- _Problem to work on_
Your copy should match the entries exactly, with the pictures left out.

- _Items from a dataset_

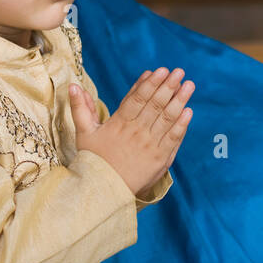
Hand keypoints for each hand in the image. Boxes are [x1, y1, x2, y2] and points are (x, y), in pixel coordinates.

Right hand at [69, 67, 193, 196]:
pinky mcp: (160, 159)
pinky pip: (173, 139)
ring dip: (179, 100)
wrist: (104, 192)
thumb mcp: (83, 132)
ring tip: (189, 85)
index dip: (149, 84)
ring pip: (167, 119)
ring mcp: (150, 146)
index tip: (159, 70)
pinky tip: (188, 111)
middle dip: (168, 86)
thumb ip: (80, 108)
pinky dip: (182, 125)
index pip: (137, 98)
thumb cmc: (93, 161)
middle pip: (155, 105)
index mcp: (119, 123)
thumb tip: (73, 85)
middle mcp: (137, 132)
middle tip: (178, 71)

- _Exercise answer_
Hand keypoints for each hand in the image. Boxes are [x1, y1, x2, y2] and points are (x, y), in pixel coordinates.

Right hand at [69, 67, 193, 196]:
pinky mcp: (160, 159)
pinky pip: (173, 139)
ring dip: (179, 100)
wrist: (104, 192)
thumb mcp: (83, 132)
ring tip: (189, 85)
index dip: (149, 84)
ring pip: (167, 119)
ring mcp: (150, 146)
index tip: (159, 70)
pinky tip: (188, 111)
middle dip: (168, 86)
thumb ip: (80, 108)
pinky dip: (182, 125)
index pip: (137, 98)
thumb cmc: (93, 161)
middle pip: (155, 105)
index mcp: (119, 123)
thumb tip: (73, 85)
middle mcp: (137, 132)
middle tip: (178, 71)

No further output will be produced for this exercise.